------ DATA IN THIS EXERCISE

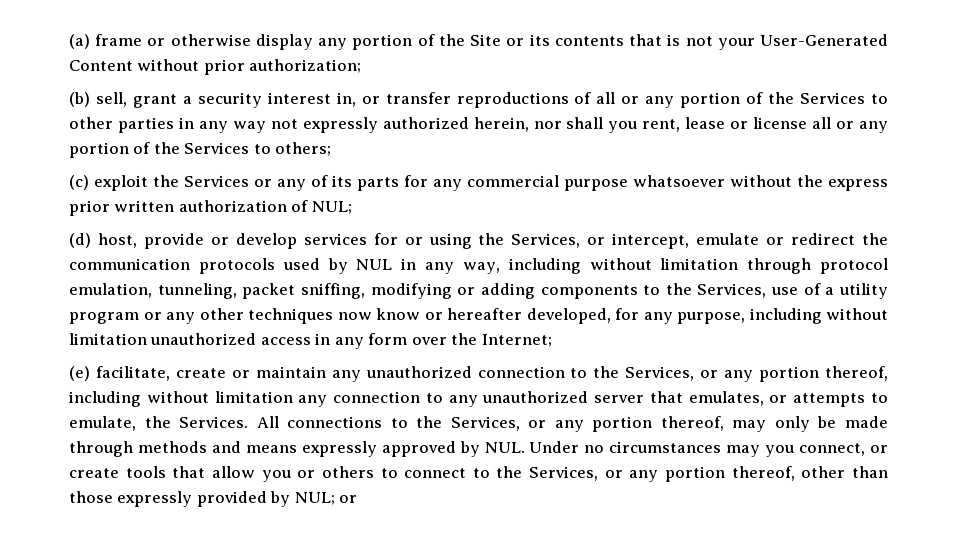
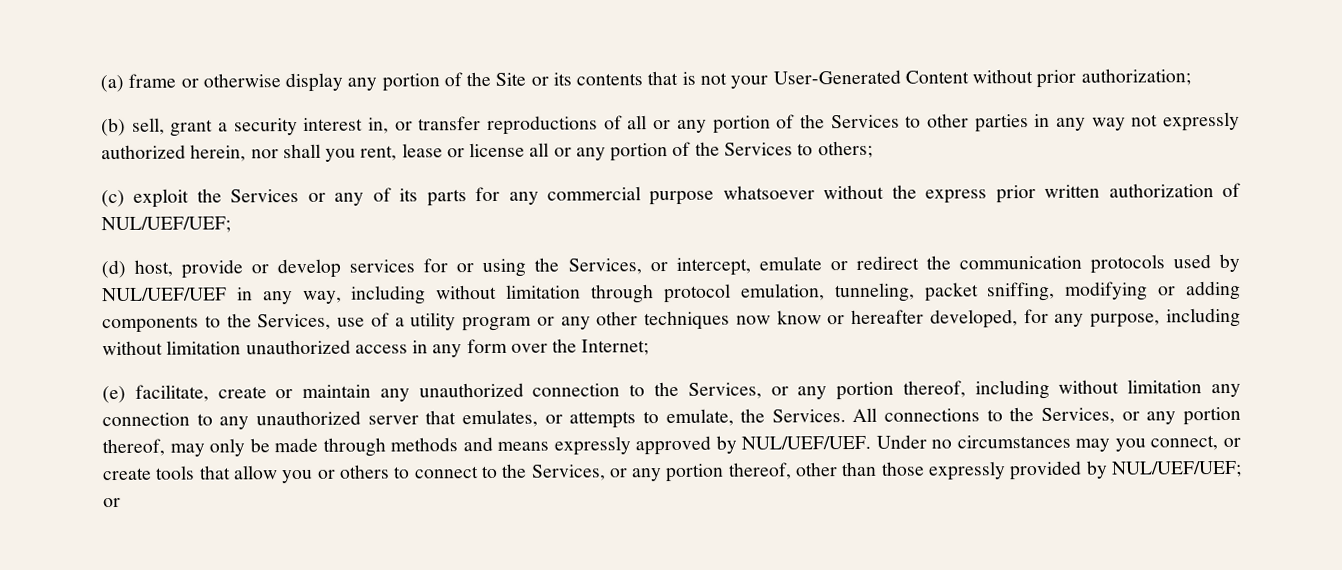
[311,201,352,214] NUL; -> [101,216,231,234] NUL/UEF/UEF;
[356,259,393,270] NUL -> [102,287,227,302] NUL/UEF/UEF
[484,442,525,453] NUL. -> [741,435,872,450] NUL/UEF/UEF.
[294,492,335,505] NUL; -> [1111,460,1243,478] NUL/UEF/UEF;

------------
------ DATA IN THIS EXERCISE

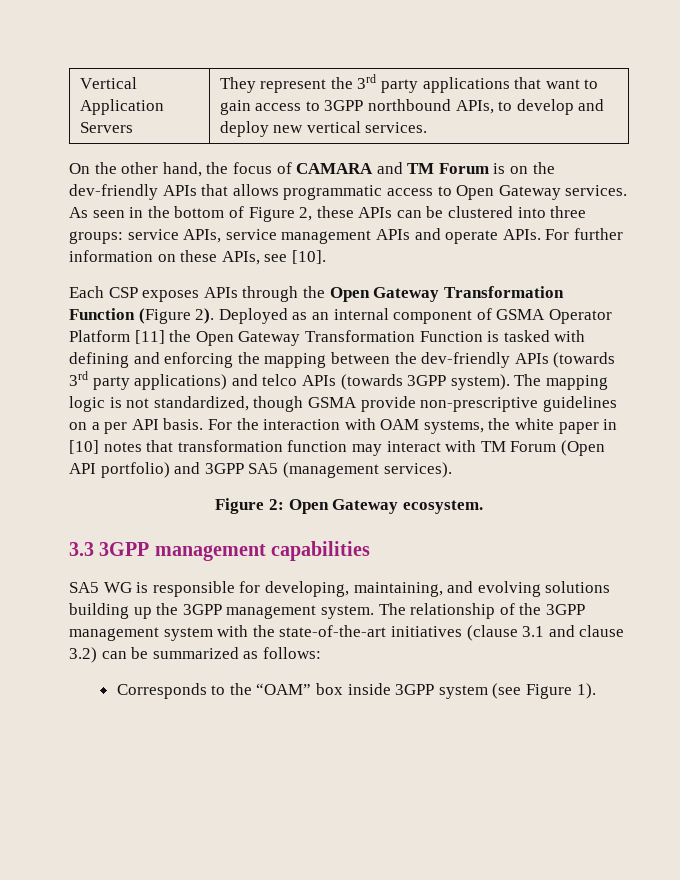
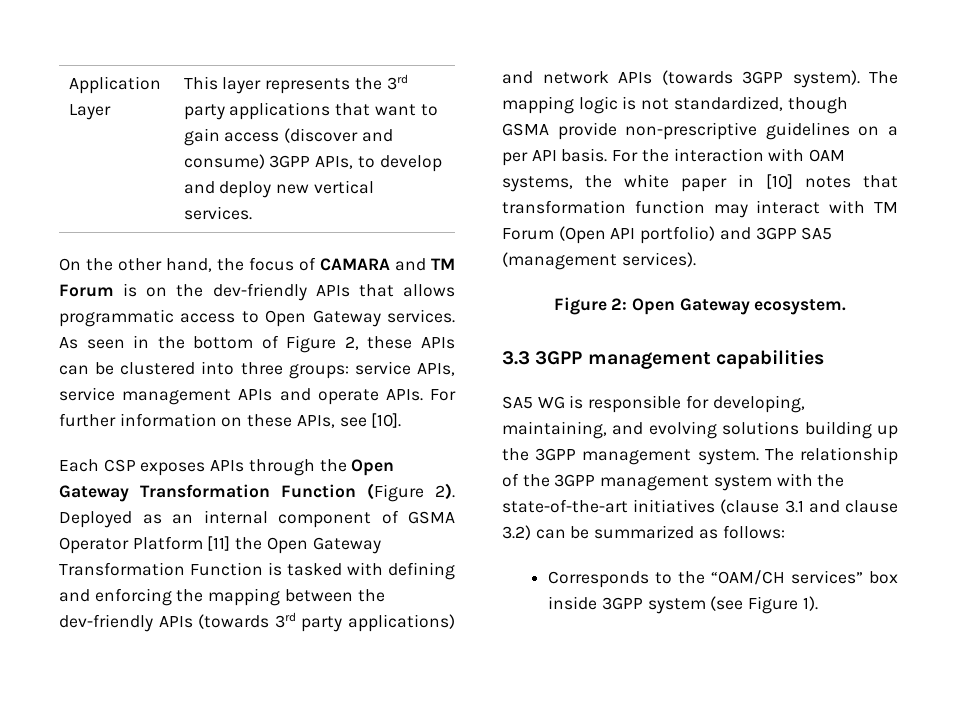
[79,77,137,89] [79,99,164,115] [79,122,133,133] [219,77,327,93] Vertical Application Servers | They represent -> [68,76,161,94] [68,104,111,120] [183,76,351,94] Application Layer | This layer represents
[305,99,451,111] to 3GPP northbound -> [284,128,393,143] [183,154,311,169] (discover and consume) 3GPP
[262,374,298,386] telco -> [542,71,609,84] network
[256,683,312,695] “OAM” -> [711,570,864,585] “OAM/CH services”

------------

◆ EXERCISE DETAILS: Find the line with "[356,259,393,270] NUL ->" in the entries above. Retype it and each line after it, exactly, through the line with "[294,492,335,505] NUL; ->", and stop there.

◆ FINISHED EXERCISE:
[356,259,393,270] NUL -> [102,287,227,302] NUL/UEF/UEF
[484,442,525,453] NUL. -> [741,435,872,450] NUL/UEF/UEF.
[294,492,335,505] NUL; -> [1111,460,1243,478] NUL/UEF/UEF;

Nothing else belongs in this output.